With no images included, output each entry below exactly as it appears.

========

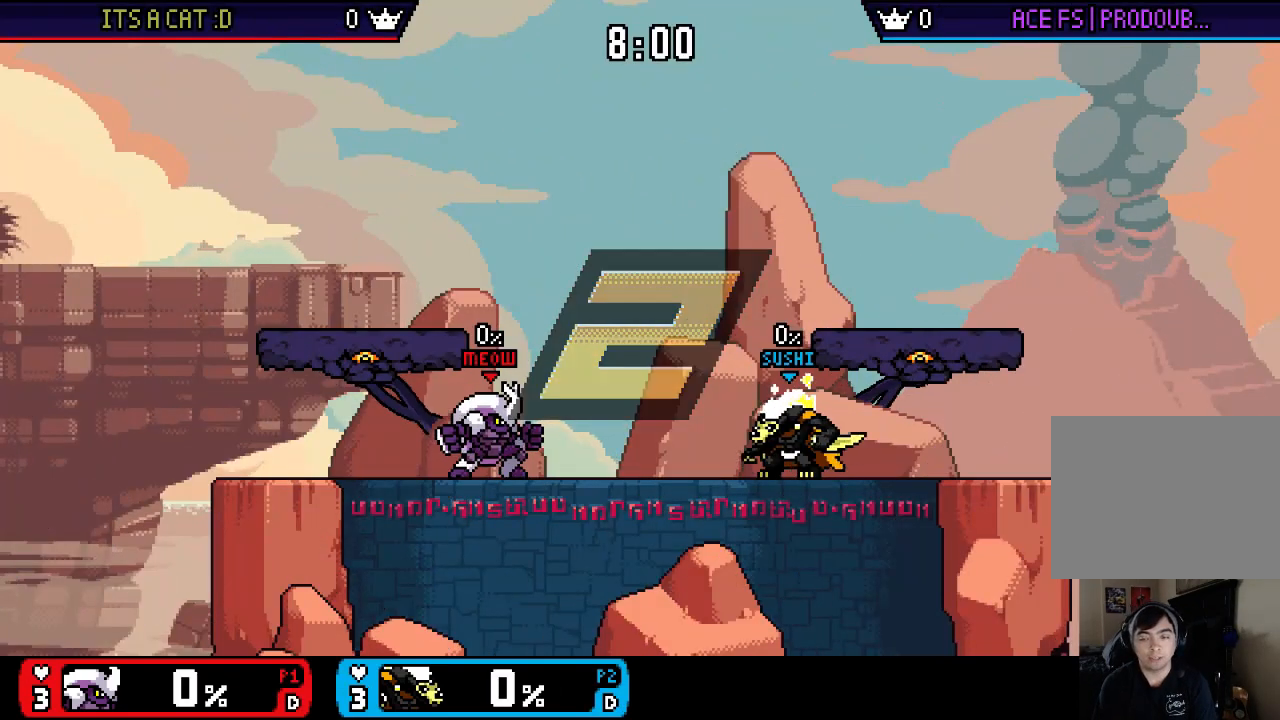
{"buttons": [], "left_stick": "up-left", "right_stick": "center", "events": [[33, "left_stick", "up-left"], [100, "left_stick", "down"], [167, "left_stick", "up-right"], [233, "left_stick", "up-left"], [300, "left_stick", "down-left"], [400, "left_stick", "up-right"], [467, "left_stick", "up-left"]]}
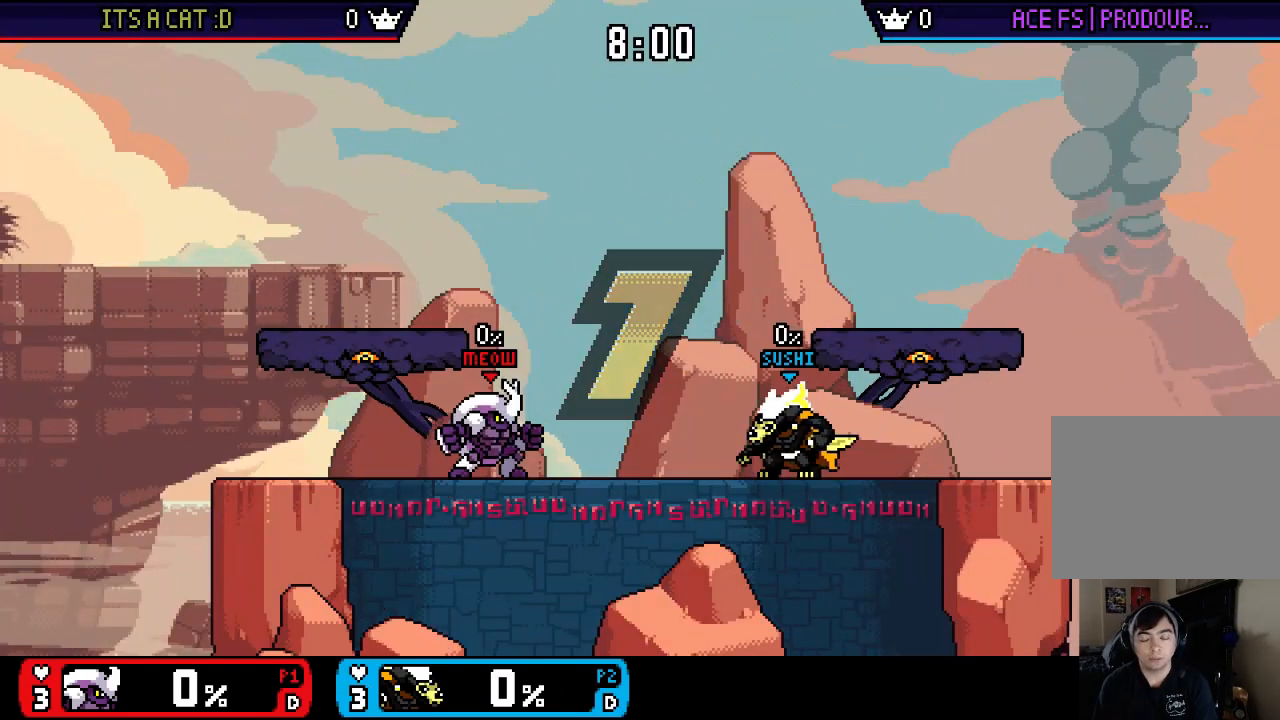
{"buttons": [], "left_stick": "center", "right_stick": "center", "events": [[33, "left_stick", "down-left"], [100, "left_stick", "center"]]}
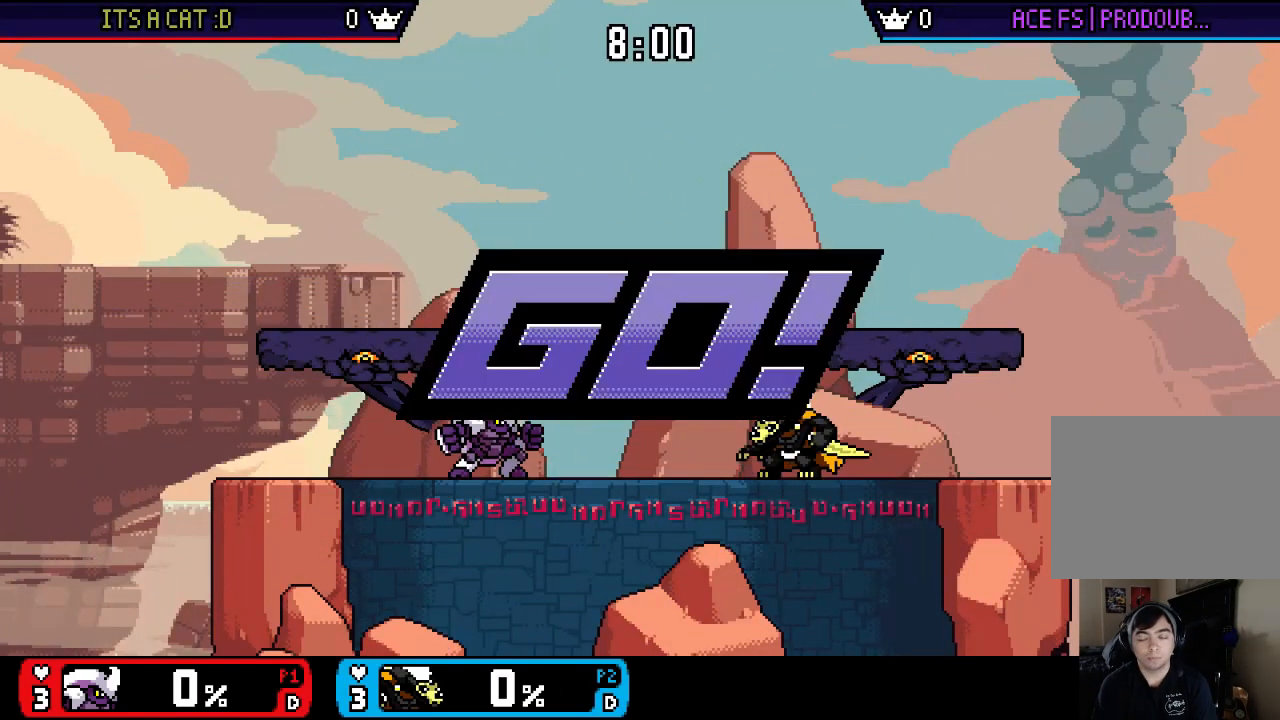
{"buttons": [], "left_stick": "down", "right_stick": "center", "events": [[100, "left_stick", "left"], [133, "right_stick", "left"], [167, "left_stick", "center"], [217, "right_stick", "center"], [367, "left_stick", "down"]]}
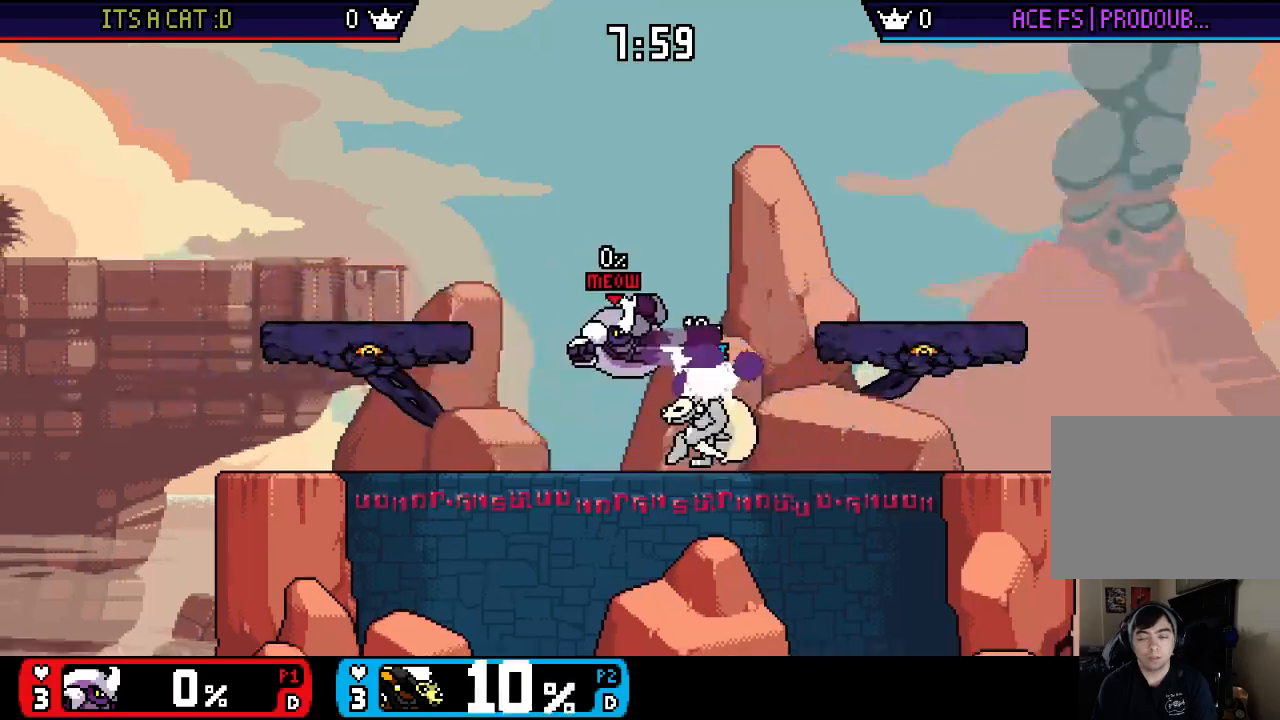
{"buttons": [], "left_stick": "right", "right_stick": "center", "events": [[183, "left_stick", "left"], [317, "left_stick", "right"]]}
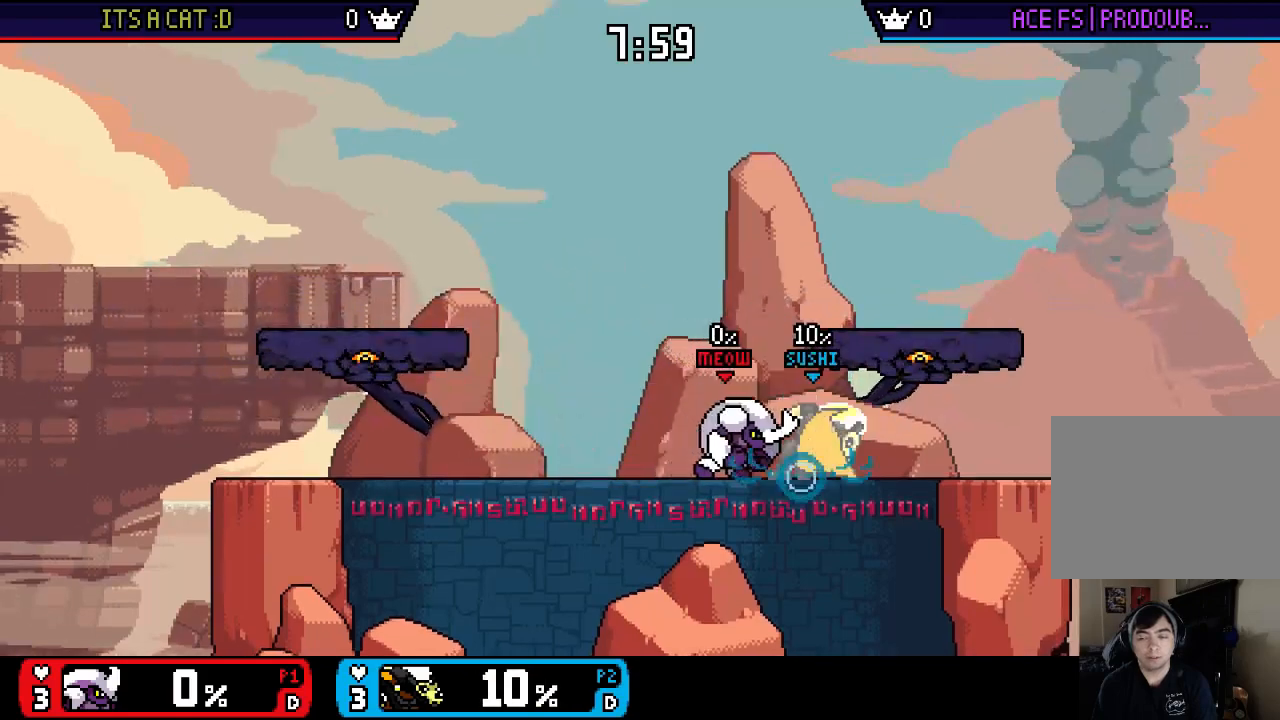
{"buttons": [], "left_stick": "left", "right_stick": "center", "events": [[267, "left_stick", "center"], [367, "left_stick", "left"]]}
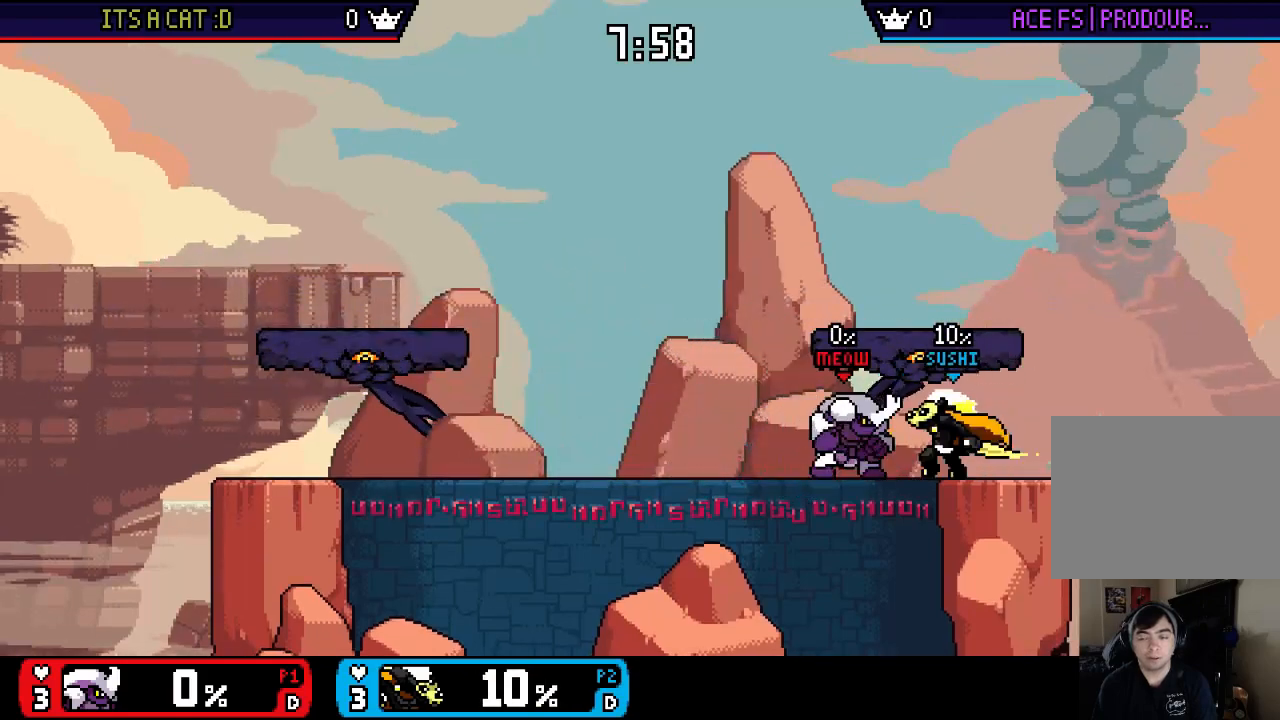
{"buttons": ["X"], "left_stick": "left", "right_stick": "center", "events": [[350, "left_stick", "center"], [450, "left_stick", "left"], [483, "X", "down"]]}
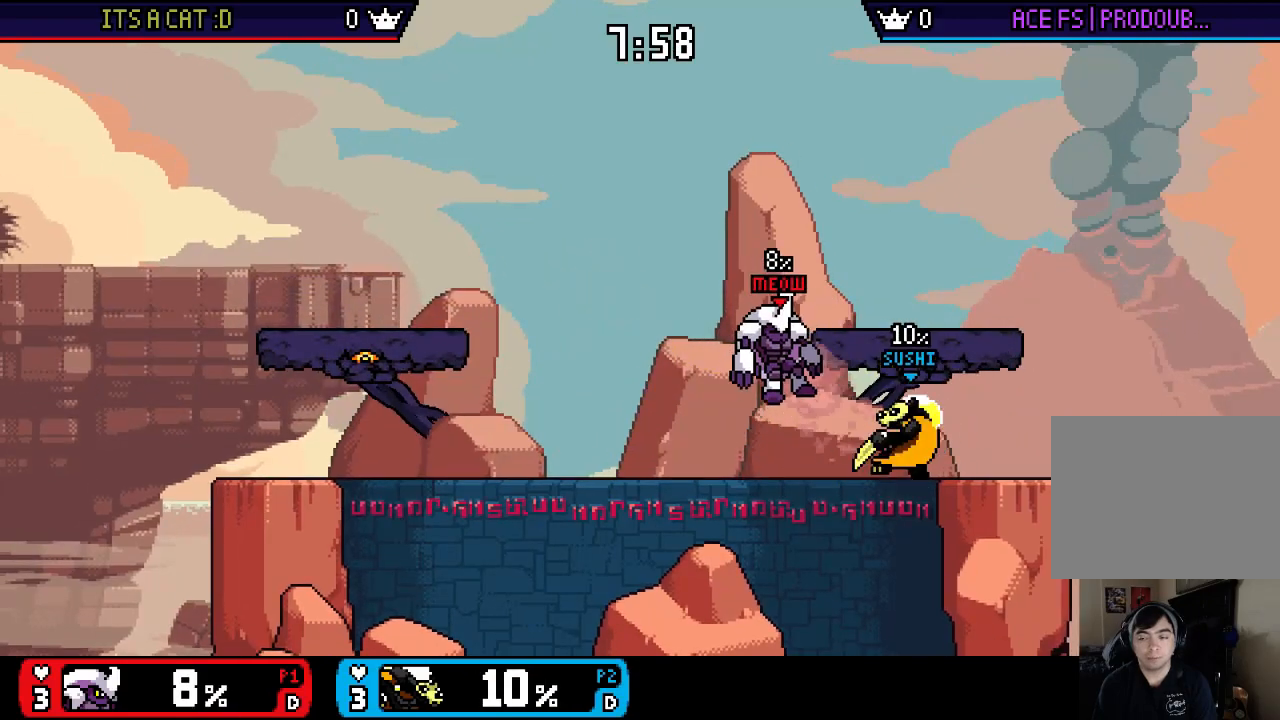
{"buttons": [], "left_stick": "down", "right_stick": "center", "events": [[17, "left_stick", "center"], [67, "X", "up"], [167, "left_stick", "up-left"], [467, "left_stick", "down"]]}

========

▶ **Task solution**
{"buttons": [], "left_stick": "up-left", "right_stick": "center", "events": [[33, "left_stick", "up-left"], [100, "left_stick", "down"], [167, "left_stick", "up-right"], [233, "left_stick", "up-left"], [300, "left_stick", "down-left"], [400, "left_stick", "up-right"], [467, "left_stick", "up-left"]]}
{"buttons": [], "left_stick": "center", "right_stick": "center", "events": [[33, "left_stick", "down-left"], [100, "left_stick", "center"]]}
{"buttons": [], "left_stick": "down", "right_stick": "center", "events": [[100, "left_stick", "left"], [133, "right_stick", "left"], [167, "left_stick", "center"], [217, "right_stick", "center"], [367, "left_stick", "down"]]}
{"buttons": [], "left_stick": "right", "right_stick": "center", "events": [[183, "left_stick", "left"], [317, "left_stick", "right"]]}
{"buttons": [], "left_stick": "left", "right_stick": "center", "events": [[267, "left_stick", "center"], [367, "left_stick", "left"]]}
{"buttons": ["X"], "left_stick": "left", "right_stick": "center", "events": [[350, "left_stick", "center"], [450, "left_stick", "left"], [483, "X", "down"]]}
{"buttons": [], "left_stick": "down", "right_stick": "center", "events": [[17, "left_stick", "center"], [67, "X", "up"], [167, "left_stick", "up-left"], [467, "left_stick", "down"]]}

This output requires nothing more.